ABSTRACT
It is well established that place matters with respect to health and health outcomes. In studies of behavioral health, including violence, alcohol and other drug use, and mental health there is growing evidence that environmental risk is a strong predictor of behavior in highly disordered environments and may be a more salient predictor of high-risk behavior than individual-level risk factors. The field of health equity research has been defined as the study of the context where people live, work and play and experience health. Essential to the inquiry of health equity are understandings of how the environment shapes and influences opportunities for optimal (or sub-optimal) health as well as structural and policy interventions to address features of the built and social environment to promote behavioral health.

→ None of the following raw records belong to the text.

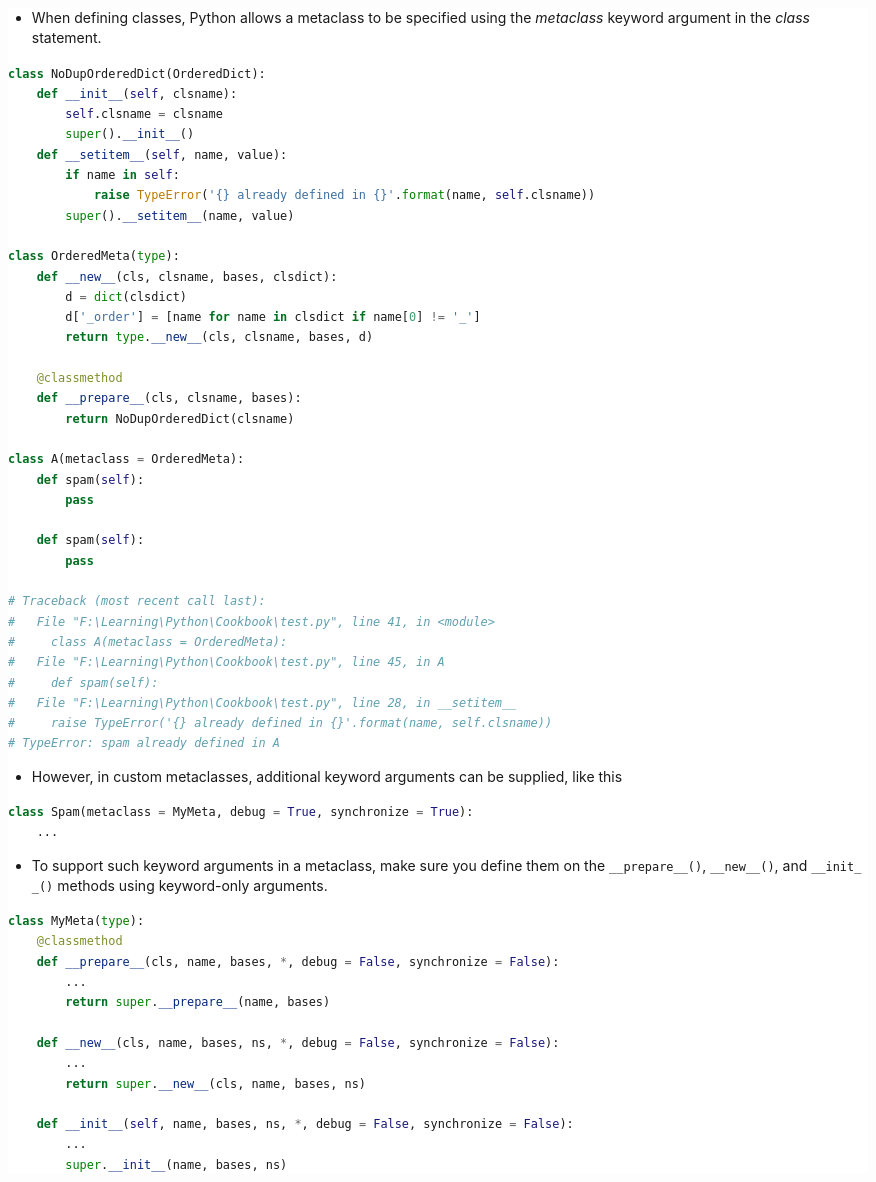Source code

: - When defining classes, Python allows a metaclass to be specified using the *metaclass* keyword argument in the *class* statement.
```python
class NoDupOrderedDict(OrderedDict):
    def __init__(self, clsname):
        self.clsname = clsname
        super().__init__()
    def __setitem__(self, name, value):
        if name in self:
            raise TypeError('{} already defined in {}'.format(name, self.clsname))
        super().__setitem__(name, value)

class OrderedMeta(type):
    def __new__(cls, clsname, bases, clsdict):
        d = dict(clsdict)
        d['_order'] = [name for name in clsdict if name[0] != '_']
        return type.__new__(cls, clsname, bases, d)

    @classmethod
    def __prepare__(cls, clsname, bases):
        return NoDupOrderedDict(clsname)

class A(metaclass = OrderedMeta):
    def spam(self):
        pass

    def spam(self):
        pass

# Traceback (most recent call last):
#   File "F:\Learning\Python\Cookbook\test.py", line 41, in <module>
#     class A(metaclass = OrderedMeta):
#   File "F:\Learning\Python\Cookbook\test.py", line 45, in A
#     def spam(self):
#   File "F:\Learning\Python\Cookbook\test.py", line 28, in __setitem__
#     raise TypeError('{} already defined in {}'.format(name, self.clsname))
# TypeError: spam already defined in A
```

- However, in custom metaclasses, additional keyword arguments can be supplied, like this
```python
class Spam(metaclass = MyMeta, debug = True, synchronize = True):
    ...
```

- To support such keyword arguments in a metaclass, make sure you define them on the `__prepare__()`, `__new__()`, and `__init__()` methods using keyword-only arguments.
```python
class MyMeta(type):
    @classmethod
    def __prepare__(cls, name, bases, *, debug = False, synchronize = False):
        ...
        return super.__prepare__(name, bases)

    def __new__(cls, name, bases, ns, *, debug = False, synchronize = False):
        ...
        return super.__new__(cls, name, bases, ns)

    def __init__(self, name, bases, ns, *, debug = False, synchronize = False):
        ...
        super.__init__(name, bases, ns)
```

Specific examples will be provided of innovative environmental assessment methods that offer the most resolute and policy-relevant approaches to characterizing the environment and environmental risk. In addition, recent examples from current policy-based research and implementation efforts to reduce alcohol outlet-density and expand behavioral health services in Baltimore City will be provided. This action-oriented research builds on recent advancements in the field of geographic information systems and offers promising new lines of research, service and advocacy in the field of health equity research.
Bio
Debra Furr-Holden, Ph.D.
Dr. Debra Furr-Holden is a drug and alcohol dependence epidemiologist with expertise in prevention science, psychosocial measurement and behavioral health equity research and intervention. In the last decade her work has focused in large part on developing environmental strategies and structural interventions for violence, alcohol, tobacco and other drug (VATOD) prevention in high-risk urban settings. Dr. Furr-Holden’s research is grounded in the rubrics of epidemiology and psychometrics and consistent with principles and practices for understanding social determinants of health and health equity. She is the Director of the Drug and Alcohol Investigations, Violence and Environmental Studies Laboratory (The DIVE Studies Lab) at The Johns Hopkins Bloomberg School of Public Health (JHSPH), co-Director of the Johns Hopkins Center for the Prevention of Youth Violence, and faculty at the Hopkins Center for Health Disparities Solutions. Dr. Furr-Holden has recently accepted a position at the Michigan State University College of Human Medicine Public Health Division at the Flint, Michigan campus as a C.S. Endowed Mott Professor of Public Health.